Text segment ▸
Yunaita Rahmawati, Eko Ganis Sukoharsono, Lilik Purwanti, Zaki Baridwan, Wuryan Andayani
Sustainability reporting in the public sector is often positioned as a technical and compliance-based governance tool; however, its practical implementation remains fragmented, inconsistent, and highly context-dependent. This study reconceptualizes public sector sustainability reporting as a socially constructed governance practice shaped by institutional pressures, ethical considerations, and interorganizational interactions. Employing a constructivist grounded theory methodology supported by an exploratory sequential mixed-methods design, the study investigates how sustainability reporting is interpreted, enacted, and continuously reshaped within public organizations. The findings indicate that formal governance structures alone are insufficient to explain reporting practices. Instead, sustainability reporting emerges through iterative and interpretive processes involving moral accountability, negotiated transparency, legitimacy construction, and collaborative meaning-making among stakeholders. These processes collectively form what this study defines as reflective governance, a dynamic organizational capability characterized by reflexivity, dialogue, and continuous learning in interpreting sustainability information. Reflective governance operates as a mediating mechanism between institutional conditions and actual reporting practices, extending traditional institutional and accountability theories that often neglect interpretive and processual dimensions of governance. This study contributes to public sector accounting and sustainability literature by demonstrating that reporting quality is not solely determined by compliance with standards, but by the organization’s capacity for reflection and learning. Methodologically, it highlights the value of constructivist grounded theory in capturing the complexity of governance practices in real-world institutional settings. The study concludes that enhancing sustainability reporting requires strengthening organizational reflexivity, participatory interpretation, and learning-oriented governance rather than relying exclusively on formal disclosure frameworks. © 2026, Qubahan. All rights reserved.

Stated problem A ▸
Rewrite the records from the first line through the line with "black semicircle: moved 8 px down", changing "brown cross" to "gray cross" and leaving everything else as it is. Give only those lines.

Stored records

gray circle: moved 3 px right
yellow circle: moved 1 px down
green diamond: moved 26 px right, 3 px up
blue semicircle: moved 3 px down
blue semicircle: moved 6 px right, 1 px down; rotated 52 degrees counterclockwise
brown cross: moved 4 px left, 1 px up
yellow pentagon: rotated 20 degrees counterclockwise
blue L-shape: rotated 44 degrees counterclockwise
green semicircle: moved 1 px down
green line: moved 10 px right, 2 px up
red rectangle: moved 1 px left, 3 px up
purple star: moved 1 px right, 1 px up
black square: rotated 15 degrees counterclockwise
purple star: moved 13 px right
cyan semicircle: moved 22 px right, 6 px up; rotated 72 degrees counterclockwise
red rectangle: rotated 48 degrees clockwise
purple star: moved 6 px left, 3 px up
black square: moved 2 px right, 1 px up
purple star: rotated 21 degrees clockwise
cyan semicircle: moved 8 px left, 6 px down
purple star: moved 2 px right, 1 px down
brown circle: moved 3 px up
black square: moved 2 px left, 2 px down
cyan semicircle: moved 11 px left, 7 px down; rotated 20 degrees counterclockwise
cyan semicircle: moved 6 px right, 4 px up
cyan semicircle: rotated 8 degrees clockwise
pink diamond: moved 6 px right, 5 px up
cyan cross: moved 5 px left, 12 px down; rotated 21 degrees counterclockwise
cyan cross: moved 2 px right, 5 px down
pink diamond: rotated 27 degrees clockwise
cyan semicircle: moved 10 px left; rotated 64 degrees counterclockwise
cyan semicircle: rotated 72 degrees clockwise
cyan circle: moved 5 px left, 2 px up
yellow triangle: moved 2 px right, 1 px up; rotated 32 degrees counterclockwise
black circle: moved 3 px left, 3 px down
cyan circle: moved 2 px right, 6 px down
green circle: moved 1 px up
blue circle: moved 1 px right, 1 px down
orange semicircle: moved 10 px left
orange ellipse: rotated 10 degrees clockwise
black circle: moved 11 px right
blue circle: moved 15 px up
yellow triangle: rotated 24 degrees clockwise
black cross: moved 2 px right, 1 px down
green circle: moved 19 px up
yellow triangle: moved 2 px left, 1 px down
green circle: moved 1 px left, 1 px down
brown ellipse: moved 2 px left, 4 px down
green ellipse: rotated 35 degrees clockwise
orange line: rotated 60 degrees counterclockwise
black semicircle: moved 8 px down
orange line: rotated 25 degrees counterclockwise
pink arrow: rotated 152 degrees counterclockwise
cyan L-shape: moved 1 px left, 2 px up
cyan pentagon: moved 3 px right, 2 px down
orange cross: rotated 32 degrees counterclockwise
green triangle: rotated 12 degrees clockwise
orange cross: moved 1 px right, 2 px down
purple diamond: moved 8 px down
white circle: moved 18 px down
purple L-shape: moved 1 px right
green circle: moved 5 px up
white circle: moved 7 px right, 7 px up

Stated problem B ▸
According to the abstract on public sector sustainability reporting, why does improving that reporting call for more than formal disclosure frameworks?

Final result A ▸
gray circle: moved 3 px right
yellow circle: moved 1 px down
green diamond: moved 26 px right, 3 px up
blue semicircle: moved 3 px down
blue semicircle: moved 6 px right, 1 px down; rotated 52 degrees counterclockwise
gray cross: moved 4 px left, 1 px up
yellow pentagon: rotated 20 degrees counterclockwise
blue L-shape: rotated 44 degrees counterclockwise
green semicircle: moved 1 px down
green line: moved 10 px right, 2 px up
red rectangle: moved 1 px left, 3 px up
purple star: moved 1 px right, 1 px up
black square: rotated 15 degrees counterclockwise
purple star: moved 13 px right
cyan semicircle: moved 22 px right, 6 px up; rotated 72 degrees counterclockwise
red rectangle: rotated 48 degrees clockwise
purple star: moved 6 px left, 3 px up
black square: moved 2 px right, 1 px up
purple star: rotated 21 degrees clockwise
cyan semicircle: moved 8 px left, 6 px down
purple star: moved 2 px right, 1 px down
brown circle: moved 3 px up
black square: moved 2 px left, 2 px down
cyan semicircle: moved 11 px left, 7 px down; rotated 20 degrees counterclockwise
cyan semicircle: moved 6 px right, 4 px up
cyan semicircle: rotated 8 degrees clockwise
pink diamond: moved 6 px right, 5 px up
cyan cross: moved 5 px left, 12 px down; rotated 21 degrees counterclockwise
cyan cross: moved 2 px right, 5 px down
pink diamond: rotated 27 degrees clockwise
cyan semicircle: moved 10 px left; rotated 64 degrees counterclockwise
cyan semicircle: rotated 72 degrees clockwise
cyan circle: moved 5 px left, 2 px up
yellow triangle: moved 2 px right, 1 px up; rotated 32 degrees counterclockwise
black circle: moved 3 px left, 3 px down
cyan circle: moved 2 px right, 6 px down
green circle: moved 1 px up
blue circle: moved 1 px right, 1 px down
orange semicircle: moved 10 px left
orange ellipse: rotated 10 degrees clockwise
black circle: moved 11 px right
blue circle: moved 15 px up
yellow triangle: rotated 24 degrees clockwise
black cross: moved 2 px right, 1 px down
green circle: moved 19 px up
yellow triangle: moved 2 px left, 1 px down
green circle: moved 1 px left, 1 px down
brown ellipse: moved 2 px left, 4 px down
green ellipse: rotated 35 degrees clockwise
orange line: rotated 60 degrees counterclockwise
black semicircle: moved 8 px down

Final result B ▸
The study found that formal governance structures alone cannot explain reporting practices. Sustainability reporting instead emerges through iterative, interpretive processes such as moral accountability, negotiated transparency, legitimacy construction, and collaborative meaning-making among stakeholders. Reporting quality therefore depends on the organization's capacity for reflection and learning, not solely on compliance with standards.